**Instruções a seguir:** Transcreva na íntegra, sem mudar nada, o texto sobre os cumprimentos nos tribunais.

**Trecho selecionado:**
***

Uma inusitada cena teve lugar em um alto tribunal de nosso país. A ministra e presidente da sessão instou os advogados a que não cumprimentassem os membros daquela corte, porque muito embora a observância às regras de polidez e de etiqueta impusessem aqueles habituais cumprimentos, isso ocupava parte considerável do tempo de que dispunha o advogado em sua sustentação oral, além de cansar os ministros. O inusitado episódio entrará sem dúvida para a antologia das histórias forenses, já repleta de cenas curiosas.
Mas o mais curioso é que não se pode dizer que o episódio não tenha algum importante antecedente. Com efeito, aconteceu algo parecido na Academia Brasileira de Letras em 1959. Recém ingresso na Academia, e ainda tímido, MAURÍCIO DE MEDEIROS pediu a palavra para observar a seus pares que, consultando as atas das últimas sessões da Academia, percebera que as sessões ordinárias daquela casa haviam se transformado em sessões de votos de congratulações e de pesar, e que isso ocupava todo o tempo, sem qualquer outra discussão sobre algum tema literário de real interesse. É doutro imortal, de JOSUÉ MONTELLO pois, o registro desse interessante episódio.
Não se tem confirmação segura de que a observação do imortal MAURÍCIO DE MEDEIROS terá produzido algum resultado, como também não se tem como certo que a solicitação da ministra vá produzir qualquer efeito prático. O fato, contudo, é que realmente se criou nos tribunais brasileiros um exagerado rito de cumprimentos que, em muitos casos, ocupa todo o tempo de que dispõe o advogado para sustentar suas razões, ou, quem sabe, a falta delas, o que, aliás, seria o motivo dos exagerados cumprimentos.

***

**Material apresentado:**

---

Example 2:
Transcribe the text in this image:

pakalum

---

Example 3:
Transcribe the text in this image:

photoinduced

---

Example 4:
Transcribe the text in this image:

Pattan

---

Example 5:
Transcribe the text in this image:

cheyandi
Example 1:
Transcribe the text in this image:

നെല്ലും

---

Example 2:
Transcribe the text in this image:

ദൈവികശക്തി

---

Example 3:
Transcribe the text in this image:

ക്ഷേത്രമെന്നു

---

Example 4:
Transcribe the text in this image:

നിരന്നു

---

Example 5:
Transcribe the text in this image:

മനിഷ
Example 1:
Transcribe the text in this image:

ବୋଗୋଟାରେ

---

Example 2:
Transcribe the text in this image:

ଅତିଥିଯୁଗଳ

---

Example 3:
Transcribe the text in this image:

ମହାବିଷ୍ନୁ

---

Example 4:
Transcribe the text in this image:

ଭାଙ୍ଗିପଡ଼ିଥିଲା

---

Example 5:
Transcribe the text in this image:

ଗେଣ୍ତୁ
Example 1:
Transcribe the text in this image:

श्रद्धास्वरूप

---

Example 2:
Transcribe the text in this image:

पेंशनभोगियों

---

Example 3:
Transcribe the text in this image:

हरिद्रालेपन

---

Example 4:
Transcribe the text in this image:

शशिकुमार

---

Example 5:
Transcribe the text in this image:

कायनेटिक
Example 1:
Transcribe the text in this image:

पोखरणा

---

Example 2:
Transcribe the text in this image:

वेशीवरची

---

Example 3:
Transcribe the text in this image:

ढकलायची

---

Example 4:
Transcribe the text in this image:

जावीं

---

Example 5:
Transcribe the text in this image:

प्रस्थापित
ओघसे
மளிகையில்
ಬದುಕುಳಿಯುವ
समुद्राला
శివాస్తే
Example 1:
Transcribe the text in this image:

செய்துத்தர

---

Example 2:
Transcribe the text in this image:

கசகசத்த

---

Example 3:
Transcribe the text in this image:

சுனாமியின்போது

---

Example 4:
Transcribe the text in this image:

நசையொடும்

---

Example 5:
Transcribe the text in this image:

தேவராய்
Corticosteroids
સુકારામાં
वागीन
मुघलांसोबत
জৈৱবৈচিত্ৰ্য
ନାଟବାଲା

***

**Resposta ao problema:**
Uma inusitada cena teve lugar em um alto tribunal de nosso país. A ministra e presidente da sessão instou os advogados a que não cumprimentassem os membros daquela corte, porque muito embora a observância às regras de polidez e de etiqueta impusessem aqueles habituais cumprimentos, isso ocupava parte considerável do tempo de que dispunha o advogado em sua sustentação oral, além de cansar os ministros. O inusitado episódio entrará sem dúvida para a antologia das histórias forenses, já repleta de cenas curiosas.
Mas o mais curioso é que não se pode dizer que o episódio não tenha algum importante antecedente. Com efeito, aconteceu algo parecido na Academia Brasileira de Letras em 1959. Recém ingresso na Academia, e ainda tímido, MAURÍCIO DE MEDEIROS pediu a palavra para observar a seus pares que, consultando as atas das últimas sessões da Academia, percebera que as sessões ordinárias daquela casa haviam se transformado em sessões de votos de congratulações e de pesar, e que isso ocupava todo o tempo, sem qualquer outra discussão sobre algum tema literário de real interesse. É doutro imortal, de JOSUÉ MONTELLO pois, o registro desse interessante episódio.
Não se tem confirmação segura de que a observação do imortal MAURÍCIO DE MEDEIROS terá produzido algum resultado, como também não se tem como certo que a solicitação da ministra vá produzir qualquer efeito prático. O fato, contudo, é que realmente se criou nos tribunais brasileiros um exagerado rito de cumprimentos que, em muitos casos, ocupa todo o tempo de que dispõe o advogado para sustentar suas razões, ou, quem sabe, a falta delas, o que, aliás, seria o motivo dos exagerados cumprimentos.